* Verken het materiaal *
1. Haal uit de tekst over cultuurrelativisme letterlijk het stuk vanaf "Waarom is het" tot en met "niet te ontkennen.".
2. Zet de tekst over cultuurrelativisme voort na de laatste zin die er staat.

* Brondocument *
────────────────────────────────────────
Menu

Waarom is het cultuurrelativisme zo verleidelijk

Kritische analyse elementen cultuurrelativisme:

1. Er bestaat culturele diversiteit. Dit kan de auteur niet ontkennen.

2. Moraal is een onderdeel van cultuur. Het woord cultuur kan in een bredere en in een engere zin worden gehanteerd. In de brede zin verwijst het naar alle kenmerken van bepaalde levensvormen. In de engere zin verwijst het naar een systeem van waarden dat daaraan impliciet is. Maar in beide gevallen valt moraal daar onder. Ook dit element valt niet te ontkennen.
────────────────────────────────────────
(Intrinsieke cameraparameters en posegegevens)

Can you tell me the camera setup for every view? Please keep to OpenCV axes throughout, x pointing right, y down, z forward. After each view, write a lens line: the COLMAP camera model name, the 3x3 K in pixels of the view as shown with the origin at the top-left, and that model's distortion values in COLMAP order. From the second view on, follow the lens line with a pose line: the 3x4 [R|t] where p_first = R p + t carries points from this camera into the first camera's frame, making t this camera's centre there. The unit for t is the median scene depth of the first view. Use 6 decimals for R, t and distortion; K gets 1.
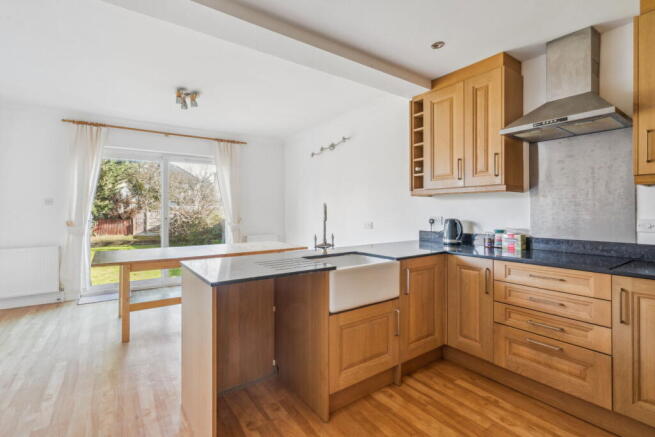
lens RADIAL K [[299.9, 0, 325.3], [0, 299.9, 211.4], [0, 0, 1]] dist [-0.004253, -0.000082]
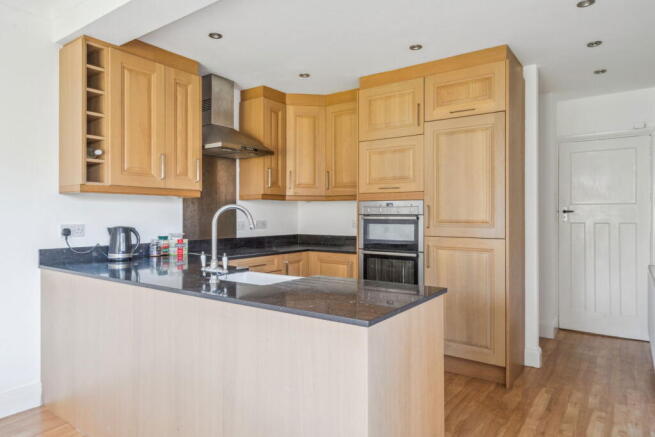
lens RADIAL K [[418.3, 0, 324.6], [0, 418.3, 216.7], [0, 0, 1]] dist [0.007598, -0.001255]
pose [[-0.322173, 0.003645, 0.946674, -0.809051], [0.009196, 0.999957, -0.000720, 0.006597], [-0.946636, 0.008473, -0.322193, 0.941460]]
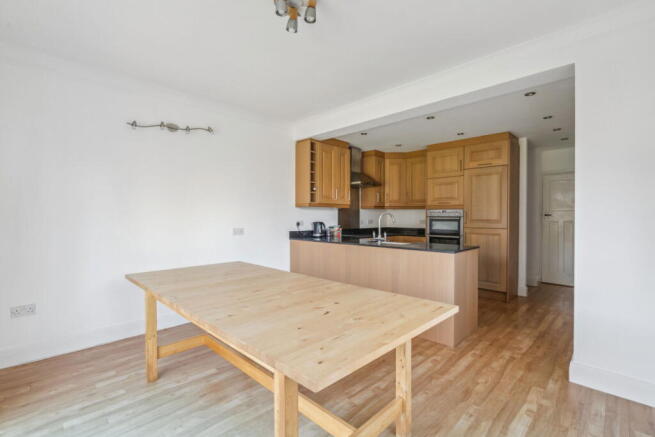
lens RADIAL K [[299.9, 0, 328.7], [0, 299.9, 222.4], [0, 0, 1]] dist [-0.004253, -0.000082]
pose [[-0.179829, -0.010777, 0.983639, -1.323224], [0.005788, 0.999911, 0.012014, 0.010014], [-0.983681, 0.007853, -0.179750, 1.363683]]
────────────────────────────────────────
* Jouw antwoorden *
1.
Waarom is het cultuurrelativisme zo verleidelijk

Kritische analyse elementen cultuurrelativisme:

1. Er bestaat culturele diversiteit. Dit kan de auteur niet ontkennen.

2. Moraal is een onderdeel van cultuur. Het woord cultuur kan in een bredere en in een engere zin worden gehanteerd. In de brede zin verwijst het naar alle kenmerken van bepaalde levensvormen. In de engere zin verwijst het naar een systeem van waarden dat daaraan impliciet is. Maar in beide gevallen valt moraal daar onder. Ook dit element valt niet te ontkennen.

2.
3. Moraal is afhankelijk van cultuur. Maakt vergelijking tussen moraal en recht, want zijn op vele punten vergelijkbaar. Kenmerkend voor recht is dat de gelding daarvan verschilt naar de nationale jurisdictie waarin men zich bevindt en niemand bestrijdt dit. Ten aanzien van recht zijn we dus allemaal cultuurrelativist. Waarom zouden we het dan niet zijn ten aanzien van de moraal?

4. Men kan zich niet bevrijden van zijn cultuur. Van de culturele invloed kan niemand zich bevrijden, leert de cultuurrelativist. Auteur haalt stellingen van bovengenoemde denkers aan die dit onderstrepen.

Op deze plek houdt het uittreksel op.